Pia-Lisa Schöll (born 28 March 1991 in Oberstdorf) is a German curler.

==Career==

===Juniors===
Schöll played third for Germany, skipped by Frederike Templin at the 2008 World Junior Curling Championships, placing last (10th place). She played third for Germany in four European Junior Curling Challenges (2006, 2008, 2009, 2011), winning the event outright in 2008 (qualifying Germany for the 2008 World Juniors). Schöll skipped the German team at the 2011 Winter Universiade, leading her team of Franzi Fischer, Josephine Obermann and Ann-Kathrin Bastian to an 8th-place finish.

===Women's===
After her youth career, Schöll found success in mixed curling. She won a gold medal at the 2013 European Mixed Curling Championship, playing lead for Andy Kapp. She also played in the inaugural World Mixed Championship, again playing lead for Kapp's German team. The rink lost in the quarterfinals of the event.

Also in 2015, Schöll joined the Daniela Driendl rink as her lead. They represented Germany at the 2015 World Women's Curling Championship, finishing in 9th place. The team played in the 2015 European Curling Championships where they finished in 7th place. Later in the season, they played in the 2016 Ford World Women's Curling Championship, finishing 10th.

===Mixed doubles===
Schöll began playing mixed doubles with teammate Klaudius Harsch. The duo represented Germany at the 2019 World Mixed Doubles Qualification Event, finishing with a perfect 8–0 and qualifying for the 2020 World Mixed Doubles Curling Championship. They would not, however, get the chance to compete at the championship as it was cancelled due to the COVID-19 pandemic. The team would participate in the 2021 World Mixed Doubles Curling Championship, finishing the round robin with a 5–4 record, just missing out on the playoffs. Schöll and Harsch would also participate in the 2021 Olympic Qualification Event, where they finished with a 3–3 record, failing to qualify for the Olympics.

Schöll and Harsch would improve their performance at the 2022 World Mixed Doubles Curling Championship, going 6–3 in the round robin, and winning a bronze medal, beating Norway's Maia Ramsfjell and Magnus Ramsfjell in the bronze medal game. Schöll and Harsch would represent Germany again in the 2023 World Mixed Doubles Curling Championship, but would not be able to repeat their success, finishing round robin play with a disappointing 2–7 record.

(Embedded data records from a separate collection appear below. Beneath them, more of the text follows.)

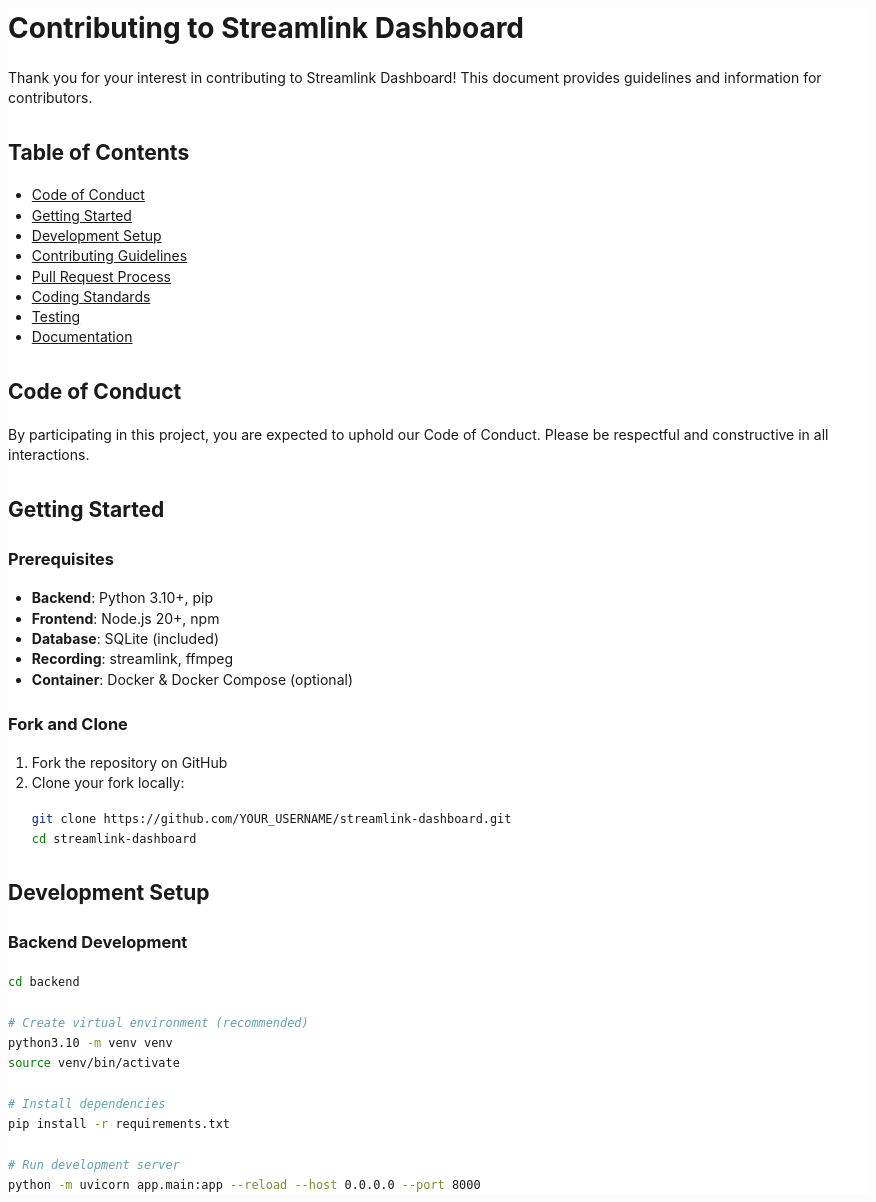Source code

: # Contributing to Streamlink Dashboard

Thank you for your interest in contributing to Streamlink Dashboard! This document provides guidelines and information for contributors.

## Table of Contents

- [Code of Conduct](#code-of-conduct)
- [Getting Started](#getting-started)
- [Development Setup](#development-setup)
- [Contributing Guidelines](#contributing-guidelines)
- [Pull Request Process](#pull-request-process)
- [Coding Standards](#coding-standards)
- [Testing](#testing)
- [Documentation](#documentation)

## Code of Conduct

By participating in this project, you are expected to uphold our Code of Conduct. Please be respectful and constructive in all interactions.

## Getting Started

### Prerequisites

- **Backend**: Python 3.10+, pip
- **Frontend**: Node.js 20+, npm
- **Database**: SQLite (included)
- **Recording**: streamlink, ffmpeg
- **Container**: Docker & Docker Compose (optional)

### Fork and Clone

1. Fork the repository on GitHub
2. Clone your fork locally:
   ```bash
   git clone https://github.com/YOUR_USERNAME/streamlink-dashboard.git
   cd streamlink-dashboard
   ```

## Development Setup

### Backend Development

```bash
cd backend

# Create virtual environment (recommended)
python3.10 -m venv venv
source venv/bin/activate

# Install dependencies
pip install -r requirements.txt

# Run development server
python -m uvicorn app.main:app --reload --host 0.0.0.0 --port 8000
```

Schöll would join forces with Joshua Sutor for the 2023–24 curling season, where the team would not qualify for the World Mixed Doubles Championship, losing the national trial final to Lena Kapp and Sixten Totzek. However, the following season Schöll and Sutor would have the opportunity to represent Germany at the 2025 World Mixed Doubles Curling Championship after winning the national trials, beating Emira Abbes, and Schöll's former teammate Harsch, in the final. At the 2025 worlds, they would again finish round robin play with a 2–7 record, in 14th place.

==Personal life==
Schöll was employed as a sports soldier and now studies psychology at the University of Mannheim with a top-level sports scholarship from the Rhine-Neckar metropolitan region. Her mother, Almut Hege-Schöll won the world championships in 1988.